I just ran across this video on Boing Boing that shows surfing in bioluminescent waters south of where I live. If you watch it, you'll have some idea of what's been keeping me away from blogging this summer.
Red Tide Surfing San Diego 2011 Bioluminescence from Loghan Call on Vimeo.
More on biolume from Maggie Koerth-Baker's Boing Boing post:
Phytoplankton are tiny, plant-like organisms that live in the ocean and are, basically, at the very bottom of the food chain. But, sometimes, they get their revenge. When lots and lots and lots of phytoplankton get together, they can form what we call a "red tide," a discoloration of the water at a particular point where the plankton have become densely concentrated.
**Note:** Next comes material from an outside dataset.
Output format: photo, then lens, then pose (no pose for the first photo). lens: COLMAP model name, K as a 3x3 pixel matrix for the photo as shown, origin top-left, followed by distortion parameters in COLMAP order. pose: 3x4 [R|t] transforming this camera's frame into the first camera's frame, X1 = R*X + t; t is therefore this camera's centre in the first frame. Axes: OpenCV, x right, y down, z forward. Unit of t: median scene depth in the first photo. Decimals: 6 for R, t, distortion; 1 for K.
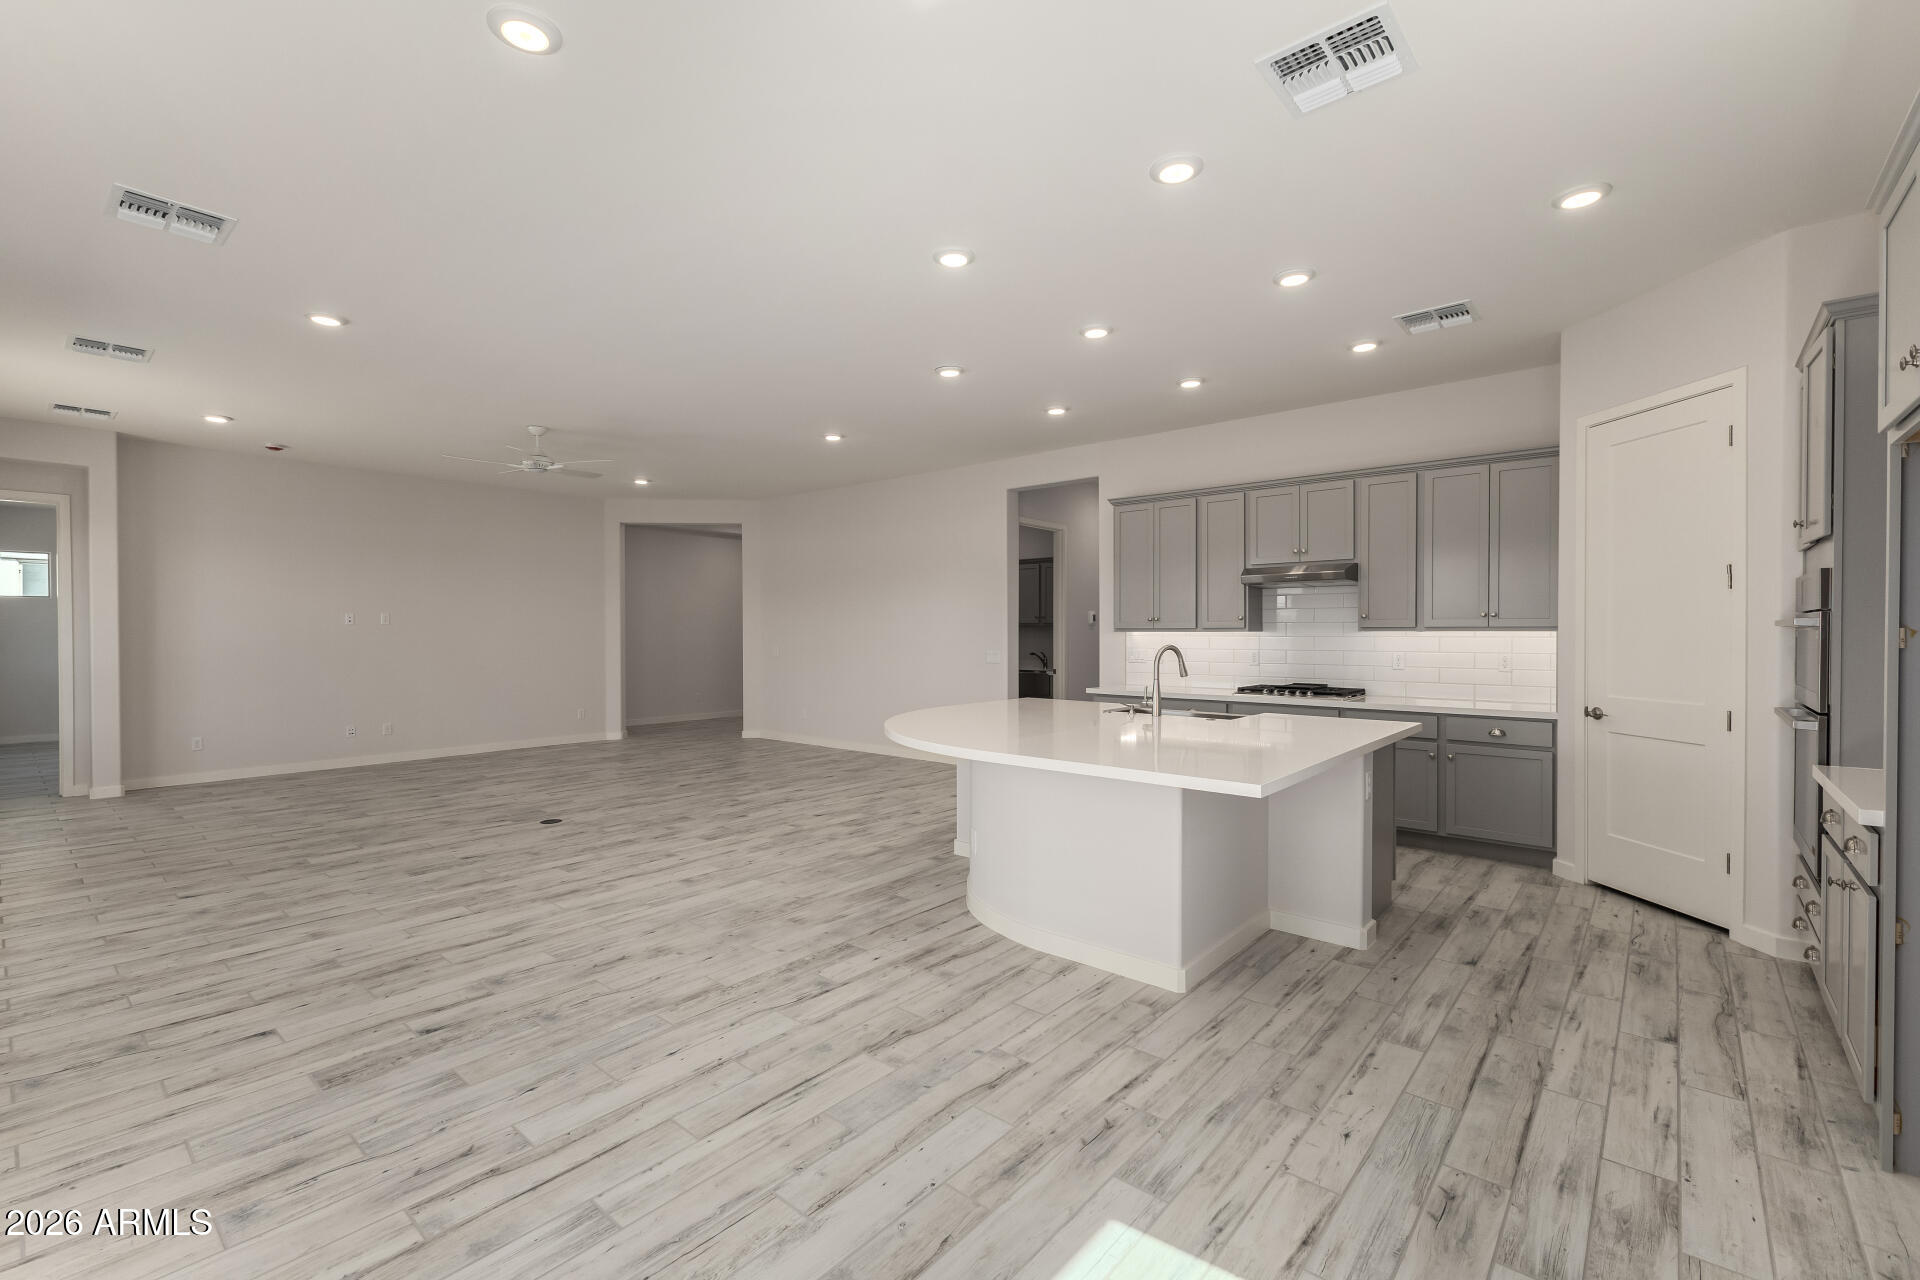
lens RADIAL K [[830.3, 0, 943.4], [0, 830.3, 640.1], [0, 0, 1]] dist [0.007300, -0.000666]
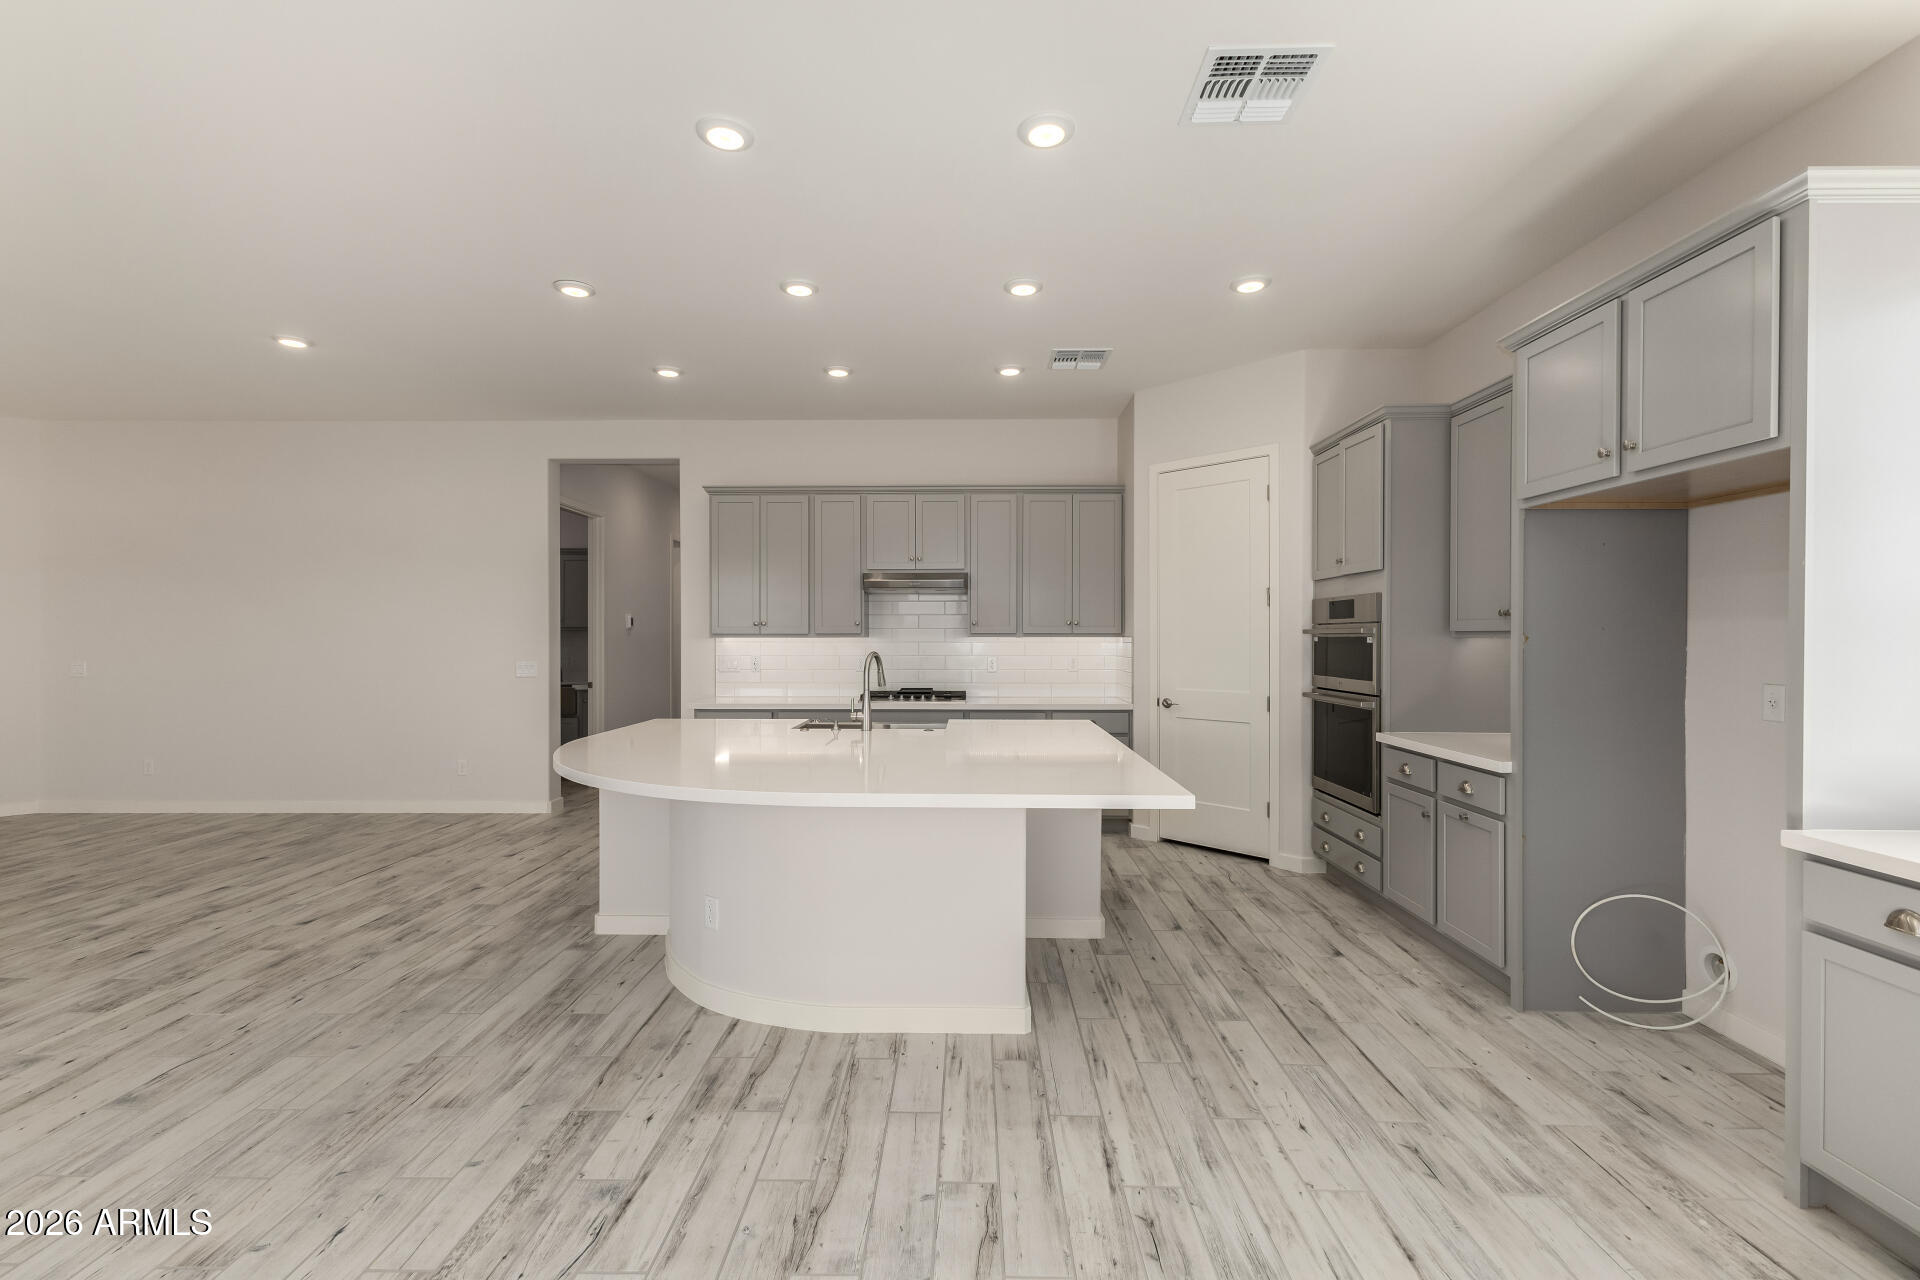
lens RADIAL K [[833.4, 0, 952.8], [0, 833.4, 640.5], [0, 0, 1]] dist [0.011226, -0.000360]
pose [[0.763635, -0.001500, 0.645647, -0.270258], [0.006025, 0.999970, -0.004804, -0.001670], [-0.645620, 0.007559, 0.763621, 0.256968]]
Some red tides are natural. Others happen when nutrient runoff from farm fertilizers creates a massive buffet for plankton. Some red tides can kill, as the plankton can produce toxins and their deaths reduce the oxygen content of the water. And sometimes, red tidesglow in the dark.
The phytoplankton in this red tide off a California beach are bioluminescent. Their cells produce a chemical reaction that creates a soft, blue-green glow. It's basically the same thing that makes lightning bugs light. In this video by Loghan Call and Man's Best Media, you can see plankton light up in the beach (and a few surfers).